Building Pressure on Legacy Systems
Without regular upgrades, legacy systems get outdated, making them more vulnerable, and people are already paying the price. For example:
- Rhode Island: The RIBridges benefits system (Medicaid, SNAP) was brought down by a cyberattack, and sensitive information was exposed (The Verge, 2024).
- Georgia Medicaid Contractor: Billing and service data for over 900 recipients were exposed through inadequate access controls (Metro Atlanta CEO, 2025).
Compliance Costs
HIPAA and state privacy laws remain strict, even as funding for compliance, audits, and IT security is cut. The cost for HIPAA violations can be steep, and after recent changes could be as much as $2 million annually (HIPAA, 2025).
Mission at Risk
Budget pressures can force a choice between frontline services and secure infrastructure, putting both at risk.
Cybersecurity Cannot Be Deferred
Unfortunately, cybersecurity threat actors are a real and present danger to healthcare; the crippling of the funds and services that support us have direct impacts across the cybersecurity ecosystem.
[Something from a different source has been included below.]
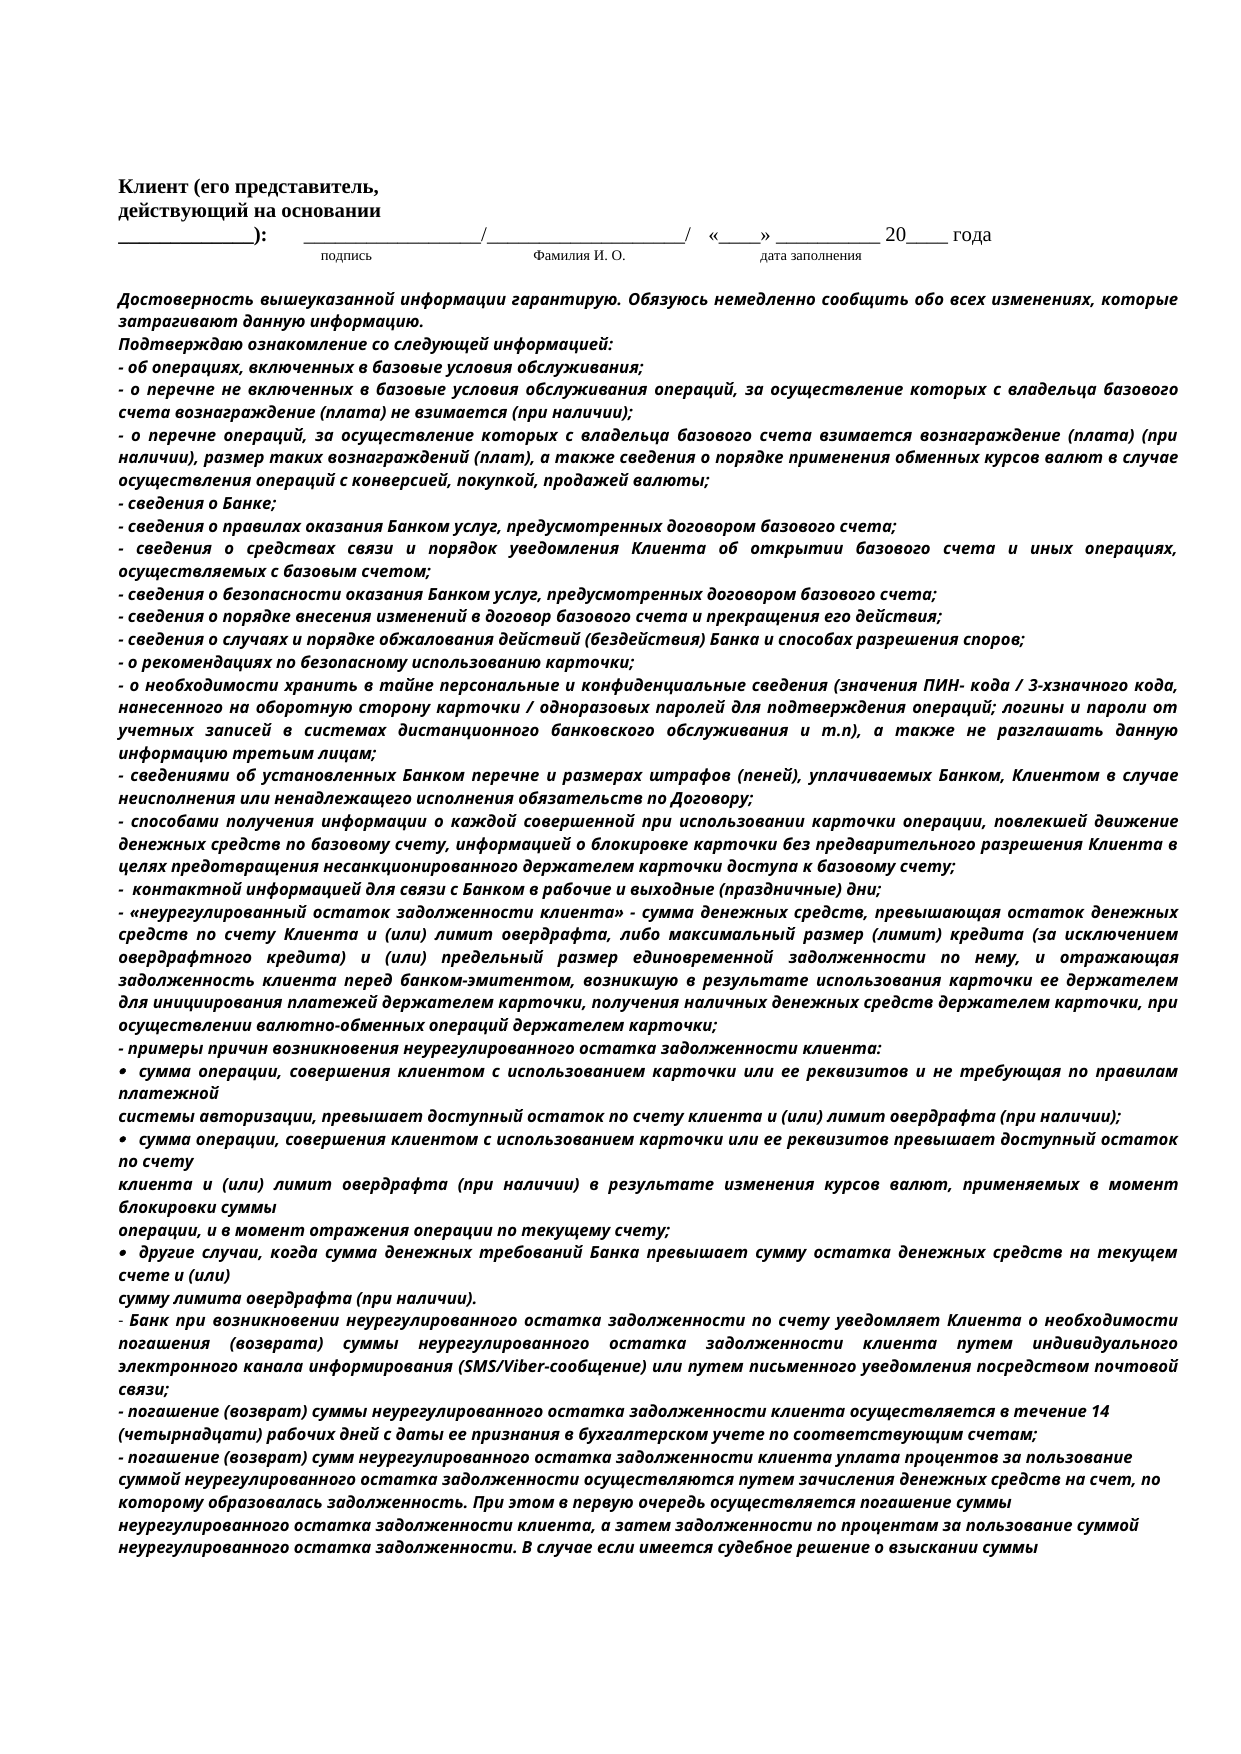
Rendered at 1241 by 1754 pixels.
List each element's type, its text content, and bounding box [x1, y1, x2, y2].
This was made apparent during the Change Healthcare Incident (2024–2025) where a breach disrupted Medicaid claims processing nationwide. The Center for Medicare and Medicaid Services (CMS) allowed interim payments to states, but this showed how vendor disruptions ripple financially and operationally (CMS, 2025).
The same is true when we experience cuts to Cybersecurity support programs. Federal reductions to programs like CISA and the Information Sharing and Analysis Centers (ISACs, with sector-specific arms [e.g., H-ISAC]) leave nonprofits and government agencies without critical guidance and shared threat intelligence (Times Union, 2025).
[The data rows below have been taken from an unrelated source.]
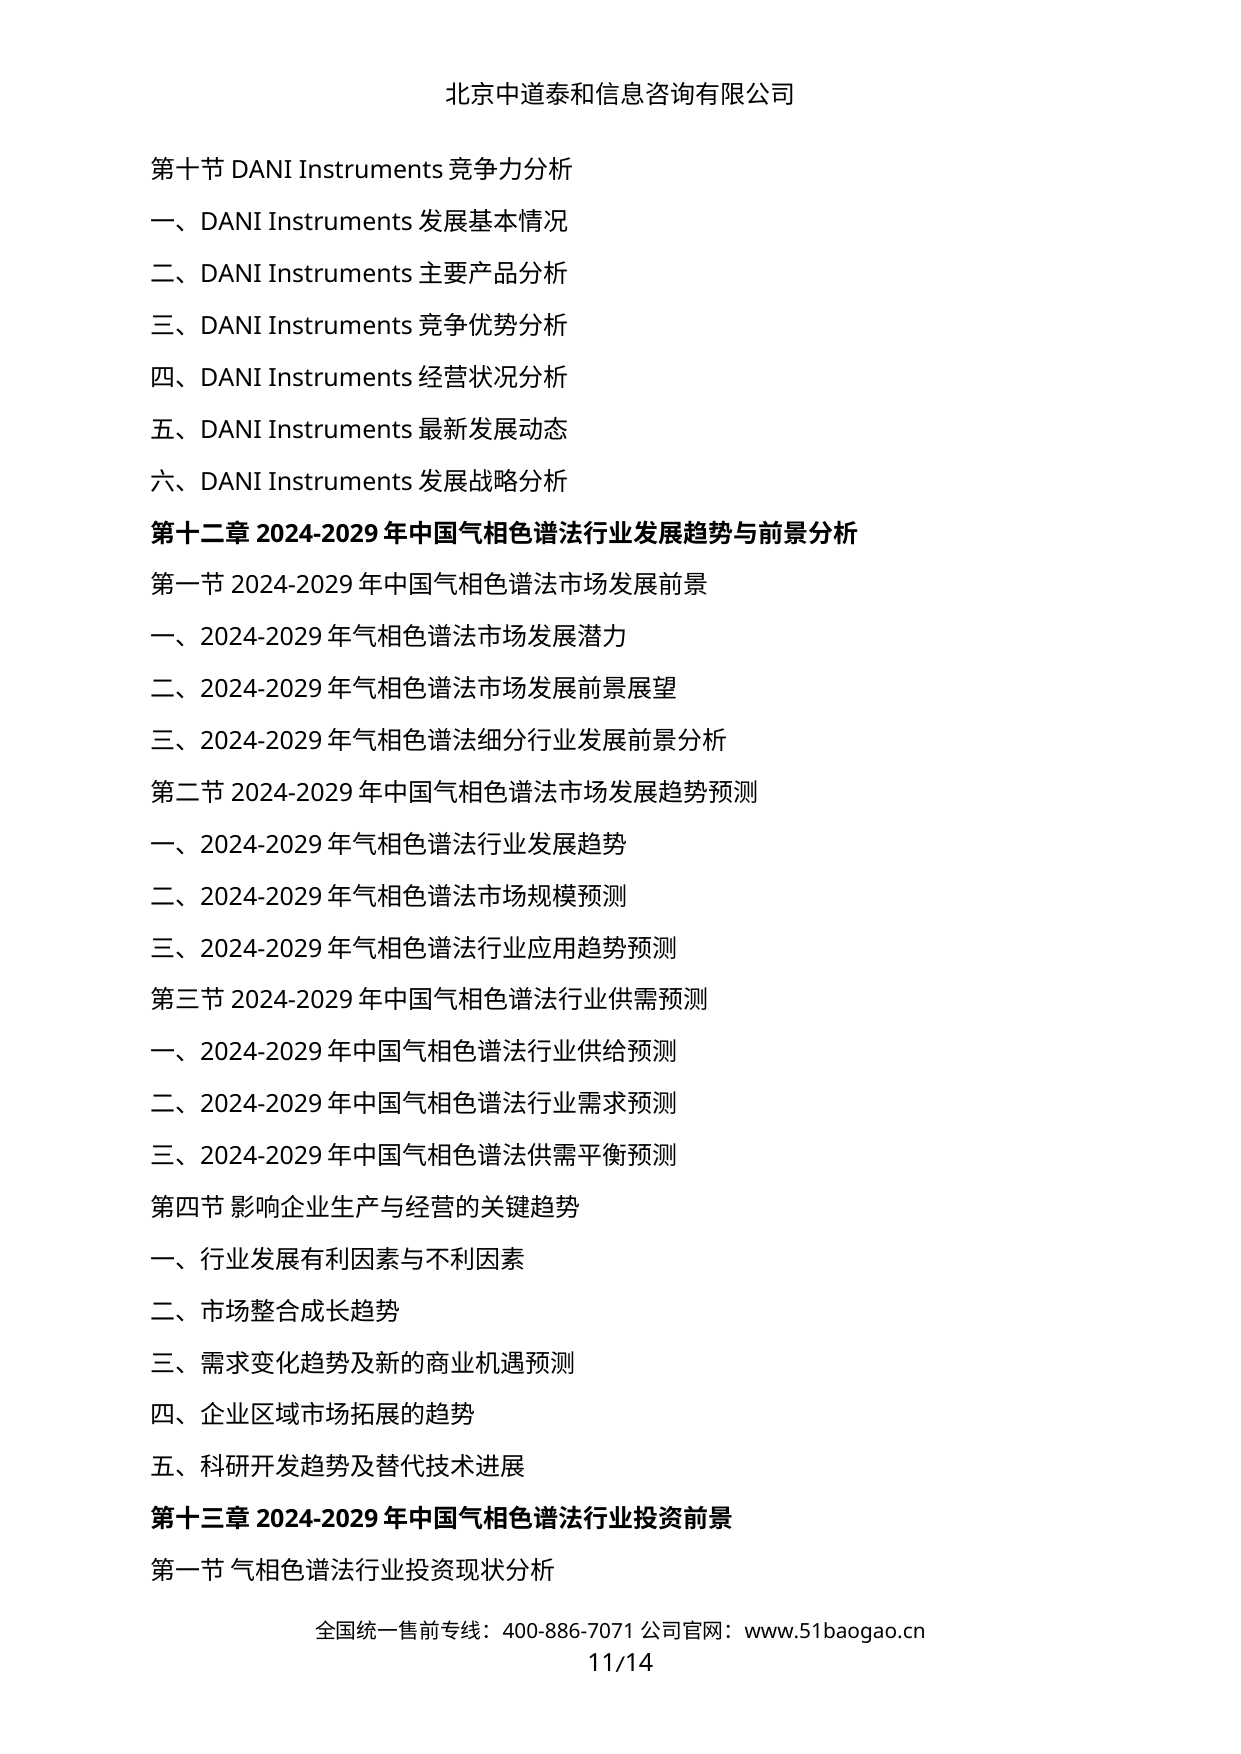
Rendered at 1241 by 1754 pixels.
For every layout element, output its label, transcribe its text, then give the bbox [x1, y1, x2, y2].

text 一、DANI Instruments发展基本情况 [150, 202, 1090, 238]
text 二、2024-2029年中国气相色谱法行业需求预测 [150, 1084, 1090, 1120]
text 六、DANI Instruments发展战略分析 [150, 461, 1090, 497]
text 一、行业发展有利因素与不利因素 [150, 1239, 1090, 1276]
text 三、2024-2029年气相色谱法行业应用趋势预测 [150, 928, 1090, 964]
text 一、2024-2029年气相色谱法行业发展趋势 [150, 824, 1090, 861]
text 二、市场整合成长趋势 [150, 1291, 1090, 1327]
text 二、DANI Instruments主要产品分析 [150, 254, 1090, 290]
text 第二节 2024-2029年中国气相色谱法市场发展趋势预测 [150, 772, 1090, 809]
text 第三节 2024-2029年中国气相色谱法行业供需预测 [150, 980, 1090, 1016]
text 二、2024-2029年气相色谱法市场发展前景展望 [150, 669, 1090, 705]
text 三、需求变化趋势及新的商业机遇预测 [150, 1343, 1090, 1379]
text 三、2024-2029年中国气相色谱法供需平衡预测 [150, 1136, 1090, 1172]
text 五、科研开发趋势及替代技术进展 [150, 1447, 1090, 1483]
text 第一节 2024-2029年中国气相色谱法市场发展前景 [150, 565, 1090, 601]
text 三、2024-2029年气相色谱法细分行业发展前景分析 [150, 721, 1090, 757]
text 第四节 影响企业生产与经营的关键趋势 [150, 1187, 1090, 1224]
text 四、DANI Instruments经营状况分析 [150, 357, 1090, 394]
text 二、2024-2029年气相色谱法市场规模预测 [150, 876, 1090, 912]
text 第十节 DANI Instruments竞争力分析 [150, 150, 1090, 186]
text 三、DANI Instruments竞争优势分析 [150, 306, 1090, 342]
text 五、DANI Instruments最新发展动态 [150, 409, 1090, 446]
text 第十三章 2024-2029年中国气相色谱法行业投资前景 [150, 1499, 1090, 1535]
text 四、企业区域市场拓展的趋势 [150, 1395, 1090, 1431]
text 第十二章 2024-2029年中国气相色谱法行业发展趋势与前景分析 [150, 513, 1090, 549]
text 一、2024-2029年气相色谱法市场发展潜力 [150, 617, 1090, 653]
text 第一节 气相色谱法行业投资现状分析 [150, 1551, 1090, 1587]
text 一、2024-2029年中国气相色谱法行业供给预测 [150, 1032, 1090, 1068]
These examples demonstrate that policy and funding pressures directly increase vulnerability to cyber threats at our doorsteps.
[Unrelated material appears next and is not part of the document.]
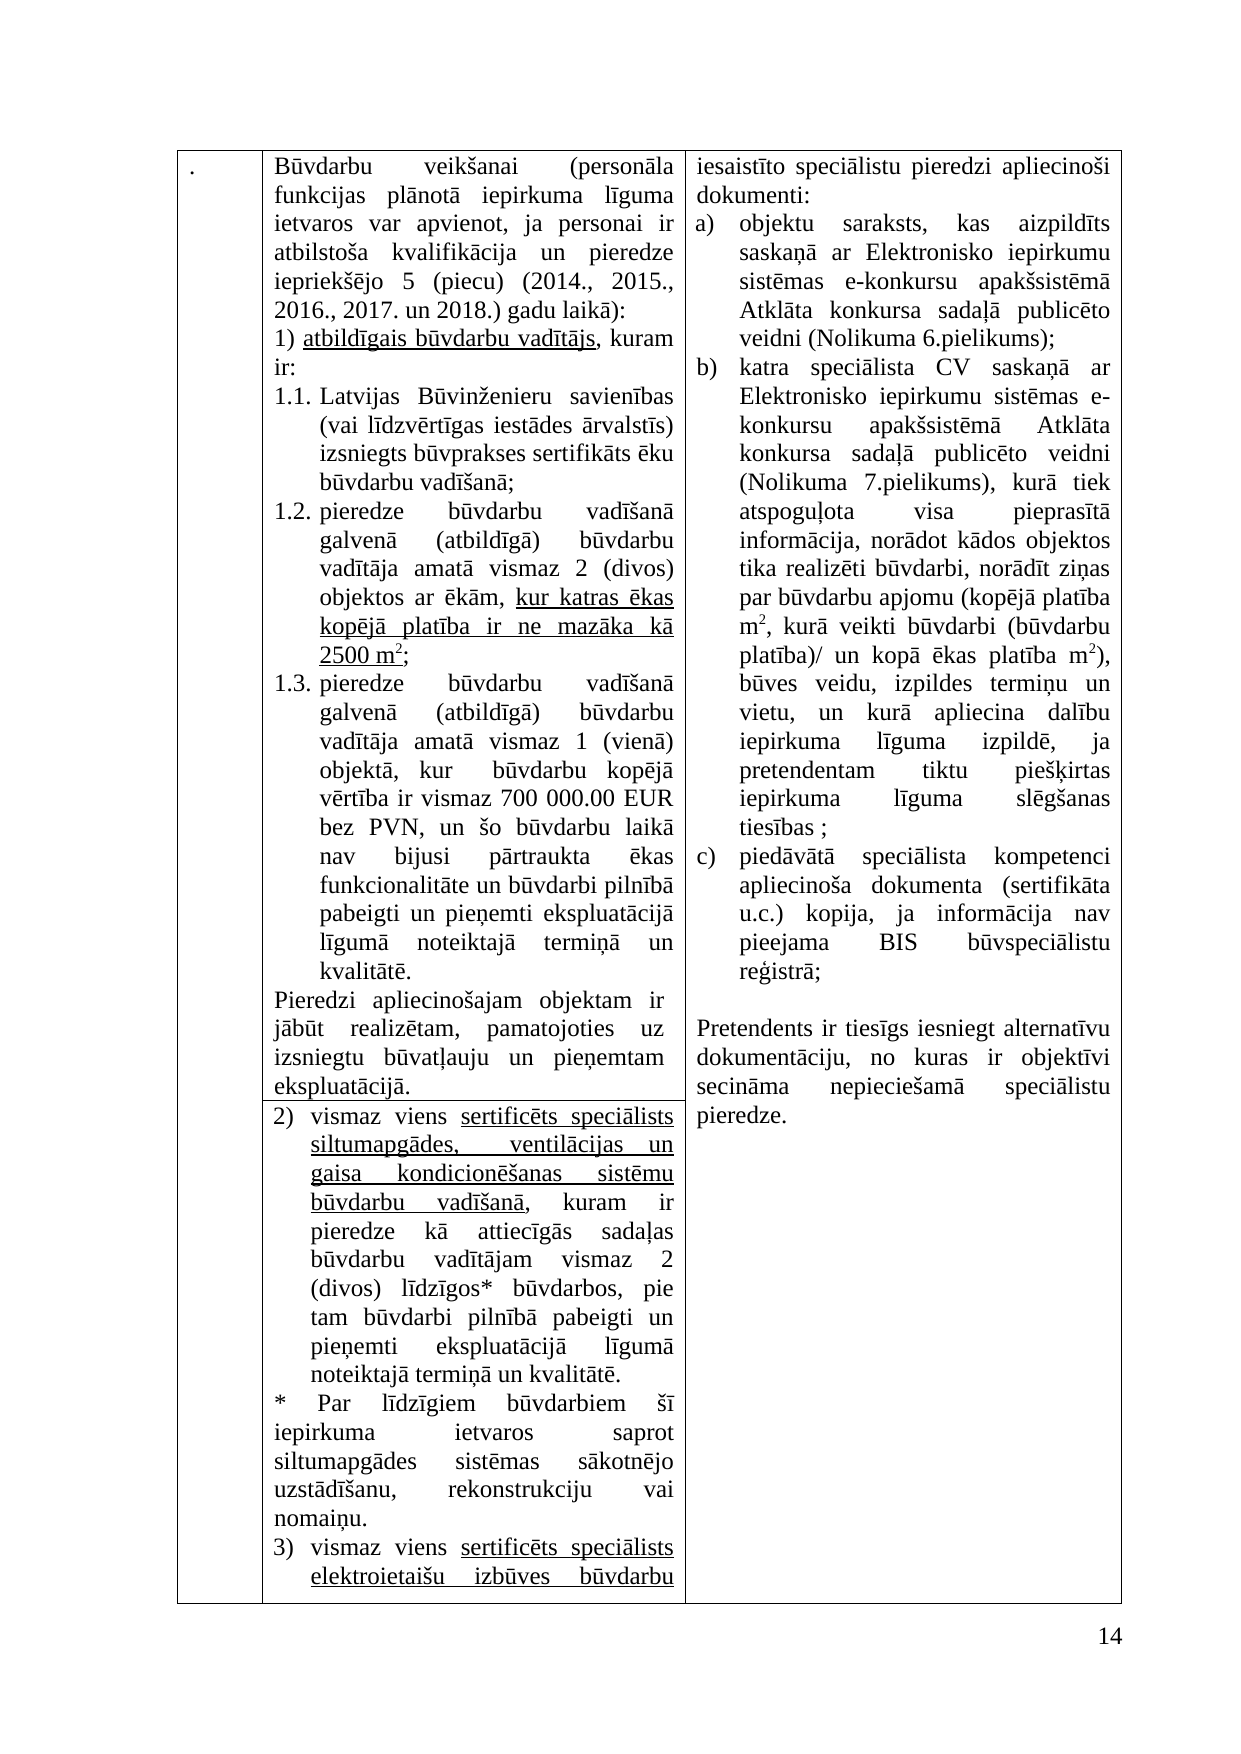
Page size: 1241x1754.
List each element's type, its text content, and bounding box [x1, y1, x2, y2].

Practical Steps for Resource-Constrained Agencies
The real question is what do we do about this? Fortunately, there are some best practices we can do to help protect ourselves during these uncertain times:
Adopt secure case management systems with encryption, audit trails, and role-based access.
Train staff regularly on phishing, data handling, and security awareness.
Conduct audits to catch vulnerabilities early.
Partner with cybersecurity-savvy vendors who understand nonprofit/government needs.
Leverage grants and targeted funding to upgrade tech and security wherever possible.
The Bigger Picture
Policy changes and funding cuts are cybersecurity issues, not just financial ones. Underfunded systems and strained staff create vulnerabilities that cybercriminals can and are actively exploiting. Aa a result, we must see that investing in cybersecurity is mission-critical, protecting both services and the communities served.
Cybersecurity isn’t just protecting machines—it’s protecting the people behind them. Cybersecurity Awareness Month (CSAM) reminds us that safeguarding sensitive information isn’t just about technology; it’s about policy, funding, and mission continuity.
References
- RMM. The Impact of Federal Budget Cuts on Cyber Defenses. 2025.
- WPN. Us Shutdown Halts IT Security Projects Boosts Cyber Vulnerabilities. 2025.
- Metro Atlanta CEO. Breach May Have Exposed Some Georgia Medicaid Recipients’ Health Information. 2025.
- The Verge. Rhode Island’s online benefits system shuts down after cyberattack. 2024.
- AHQ. HIPAA Violations 2025 Updated. 2025.
- CMS. Statement on Continued Action to Respond to the Cyberattack on Change Healthcare. 2025.
- Times Union. Cuts to Nonprofit Cybersecurity Support Programs. 2025.